>>

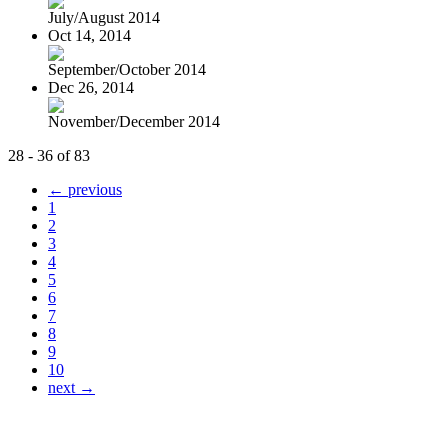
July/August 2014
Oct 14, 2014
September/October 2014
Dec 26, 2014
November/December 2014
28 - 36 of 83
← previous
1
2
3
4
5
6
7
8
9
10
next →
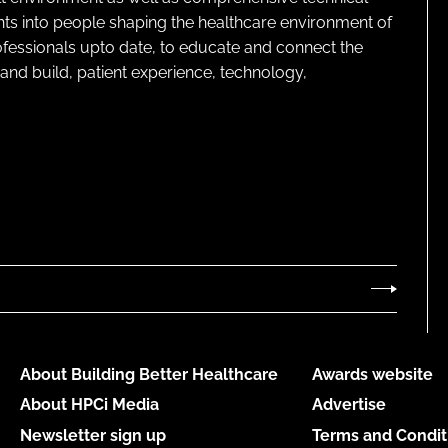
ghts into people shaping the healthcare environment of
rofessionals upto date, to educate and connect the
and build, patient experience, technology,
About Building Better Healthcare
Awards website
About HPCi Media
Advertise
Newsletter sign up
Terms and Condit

<<

- Work order -
Copy the text from all the rows above line for line, with no changes. Leave the pictures out.

- Task response -
July/August 2014
Oct 14, 2014
September/October 2014
Dec 26, 2014
November/December 2014
28 - 36 of 83
← previous
1
2
3
4
5
6
7
8
9
10
next →
ghts into people shaping the healthcare environment of
rofessionals upto date, to educate and connect the
and build, patient experience, technology,
About Building Better Healthcare
Awards website
About HPCi Media
Advertise
Newsletter sign up
Terms and Condit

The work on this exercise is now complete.